Peering between her fingers, Rose saw the disapproving looks and despairing headshakes of the café's other customers.

`This is Colony World 4378976.Delta-Four,' said the woman. I know it by no other name and I'm sure I don't know what you're suggesting. Good day to you!' She barged past the Doctor and bustled out onto the street without a backward glance.

`You see?' said the Doctor triumphantly. `Scratch the surface and there's usually something going on underneath. Fantastic!' He seized a handful of Rose's chips and stuffed them into his mouth. Then, catching her raised-eyebrow stare, he glanced around and mumbled, `Oh, let them look. We're the most interesting people in this room.'

`You're mental, you are,' laughed Rose.

`Excuse me, gentlemen, lady. I'm afraid I must ask you to leave.' A man had appeared at the Doctor's elbow. He was short and stocky, his jumpsuit white instead of the usual grey. He held his head at a tilt and looked down his nose at them. `Your appearance and behaviour are, ah, confusing my other patrons.'

`Confusing them?' The Doctor leaped on the words.
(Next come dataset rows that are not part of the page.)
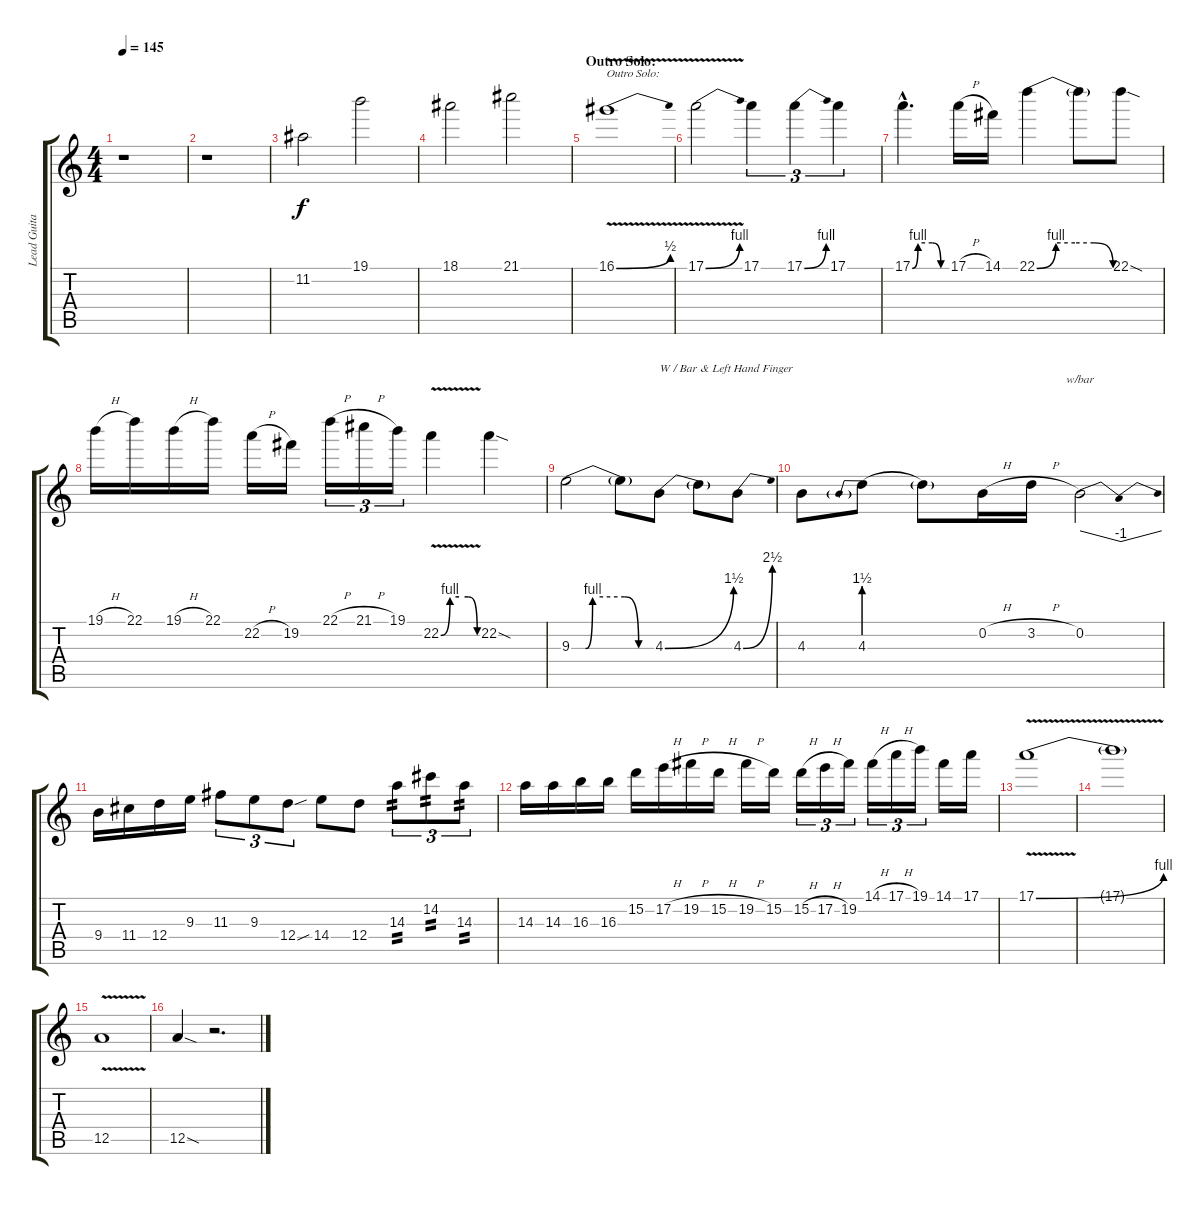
\track ("Lead Guitar 1" "Lead Guita") {instrument distortionguitar}
\staff {score tabs}
\tuning (E4 B3 G3 D3 A2 E2) {hide}
\ts (4 4)
\tempo 145
\clef g2
\ks c
r.1{dy f} |
r.1 |
11.2.2 19.1.2 |
18.1.2 21.1.2 |
\section ("" "Outro Solo:")
16.1{be (bend 0 0 60 2) v}.1{txt "Outro Solo:"} |
17.1{be (bend 0 0 60 4) v}.2 17.1.4{tu (3 2)} 17.1{be (bend 0 0 60 4)}.4{tu (3 2)} 17.1.4{tu (3 2)} |
17.1{be (custom 0 0 10 4 35 4 50 0 60 0) hac}.4{d} 17.1{h}.16 14.1.16 22.1{be (custom 0 0 15 4 30 4 45 4 60 0)}.4 22.1{t}.8 22.1{sod}.8 |
19.1{h}.16 22.1.16 19.1{h}.16 22.1.16 22.2{h}.16 19.2.16 22.1{h}.16{tu (3 2)} 21.1{h}.16{tu (3 2)} 19.1.16{tu (3 2)} 22.2{be (custom 0 0 15 4 30 4 45 4 60 0) v}.4 22.2{sod}.4 |
9.3{be (custom 0 0 10 0 15 4 38 4 48 0 60 0)}.2 9.3{t}.8 4.3{be (bend 0 0 60 6)}.8{txt "W / Bar & Left Hand Finger"} 4.3{t}.8 4.3{be (bend 0 0 60 10)}.8 |
4.3.8 4.3{be (prebend 0 6 60 6)}.8 4.3{t}.8 0.2{h}.16 3.2{h}.16 0.2.2{tbe (dip default 0 0 30 -4 60 0)} |
9.4.16 11.4.16 12.4.16 9.3.16 11.3.8{tu (3 2)} 9.3.8{tu (3 2)} 12.4{sou}.8{tu (3 2)} 14.4.8 12.4.8 14.3.8{tu (3 2) tp 2} 14.2.8{tu (3 2) tp 2} 14.3.8{tu (3 2) tp 2} |
14.3.16 14.3.16 16.3.16 16.3.16 15.2.16 17.2{h}.16 19.2{h}.16 15.2{h}.16 19.2{h}.16 15.2.16 15.2{h}.16{tu (3 2)} 17.2{h}.16{tu (3 2)} 19.2.16{tu (3 2)} 14.1{h}.16{tu (3 2)} 17.1{h}.16{tu (3 2)} 19.1.16{tu (3 2)} 14.1.16 17.1.16 |
17.1{be (bend 0 0 60 4) v}.1 |
17.1{t}.1 |
12.5{v}.1 |
12.5{sod}.4 r.2{d}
Rose didn't know whether to be angry or amused. `We weren't disturbin' anyone.'

`You mean to say you're kicking us out for dressing a little differently?' said Jack.

`Listen, mate, this is hardly the Savoy!'

`Go now,' said the white-clad man sniffily, `and I might overlook the fact that you were all heard lying on these premises.'

`It's all right,' said the Doctor quickly, leaping to his feet. `Time we were off anyway. And you were right about the chips, Rose. They're rubbish.'

The manager cleared his throat meaningfully. `There is the matter of your bill, sir.'

The Doctor patted down the pockets of his battered leather jacket, then shared an abashed look with his two friends. Meanwhile, the voice of the television newsreader boomed at them from each side:

"Mrs Helene Flangan is the luckiest woman in Sector One-Beta this evening. Usually, when the 31-year-old schoolteacher drives home from work in her seven-year-old 1.5g injection Mark 14.B family vehicle, the journey takes her an average of forty-two and a half minutes. Tonight, though, she made it in half that time. The reason? Every one of the traffic lights on her route showed green. Earlier, we asked Mrs Flangan what she did with the time she had saved. She spent it watching TV."